At the time, 36 students and teachers from the music conservatory were on the third floor of the school. During the fire, a teacher managed to get children out onto an adjacent roof by breaking a window with chairs and helping them down using a ladder brought by a mechanic from the street. He then returned to the building to help his colleagues. He was among the victims, as were two other music teachers, the college caretaker – who was pregnant – and 16 children. Firefighters arrived four minutes after the start of the fire, but were unable to enter the building, which was already completely engulfed in flames.

== Aftermath ==
On February 10, four days after the fire, equipment was sent in to clear rubble and demolish what was left of the building. Concerned about the destruction of potential evidence this would cause, local residents formed a human chain to stop earthmoving vehicles from leaving. Relatives of the victims contacted the judge in charge of the investigation through their lawyer, who ordered the destruction to be stopped. The bodies of the victims were identified after several days using dental records and jewelry and a chapelle ardente was set up in a town hall. Funerals were held in the neighbourhood's churches and synagogues.

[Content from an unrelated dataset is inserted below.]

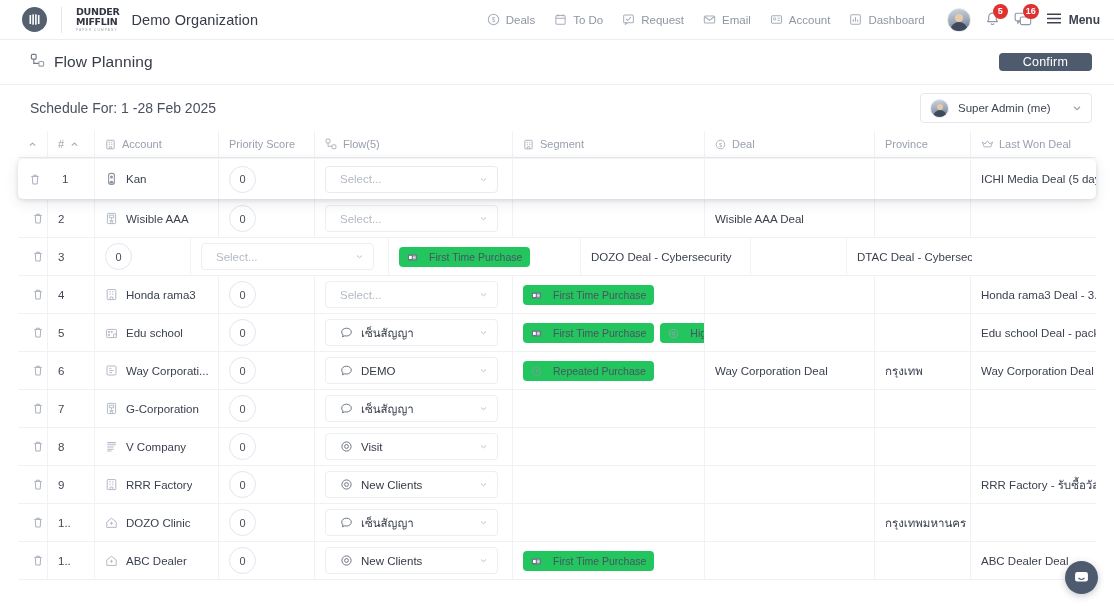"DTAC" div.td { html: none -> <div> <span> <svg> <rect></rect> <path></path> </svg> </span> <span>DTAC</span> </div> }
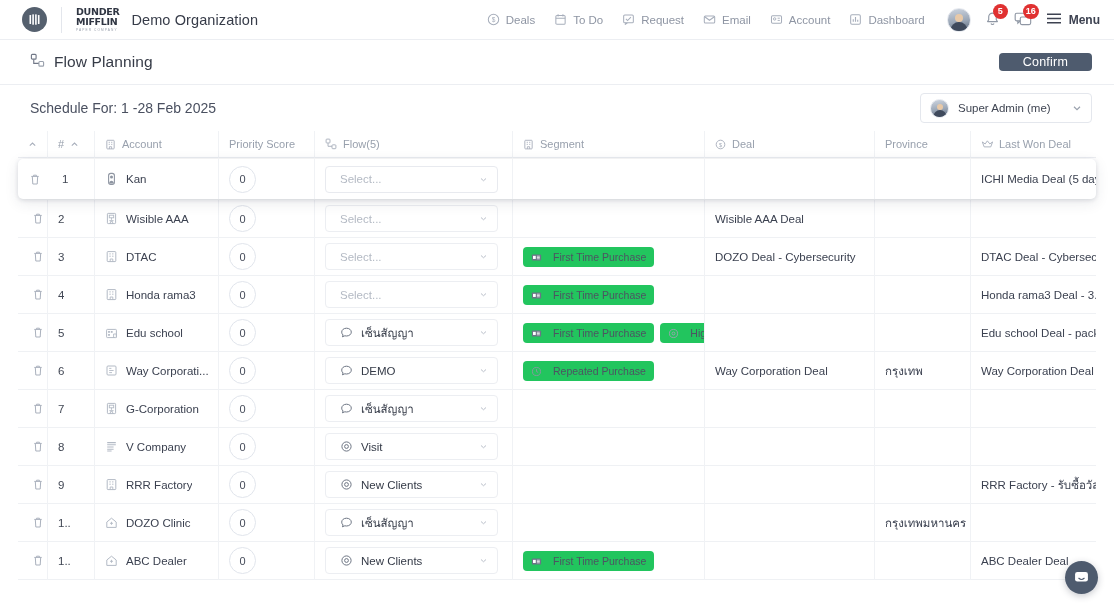"First Time Purchase" .seg-pill { align-items: flex-end -> flex-start; background: #22c55e -> #86efac; gap: 11px -> 5px }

A few days following the fire, the two pupils responsible for the fire confessed. Patrick admitted to purchasing the white spirit from a local grocery store and starting the fire, while Marc admitted to being complicit. Patrick told police that he had started the fire because he was angry with being put in a class for troubled students by teachers. The boys were sent to Fresnes Prison, with Patrick being charged with arson and Marc being charged with "complicity". The trial verdict was reached on 10 November 1977, and they were sentenced to four and five years in prison respectively, with their parents made to pay compensation to the families.

In 1979, a second verdict was handed down concerning other defendants: four people were acquitted; three senior officials, the builder of the school and its architect were sentenced to suspended prison terms but were later amnestied. As a consequence of the fire rules for the construction of school buildings were modified and fire alarm sirens and compulsory evacuation drills were introduced in all schools in France. The school was rebuilt in 1979 and is still operational.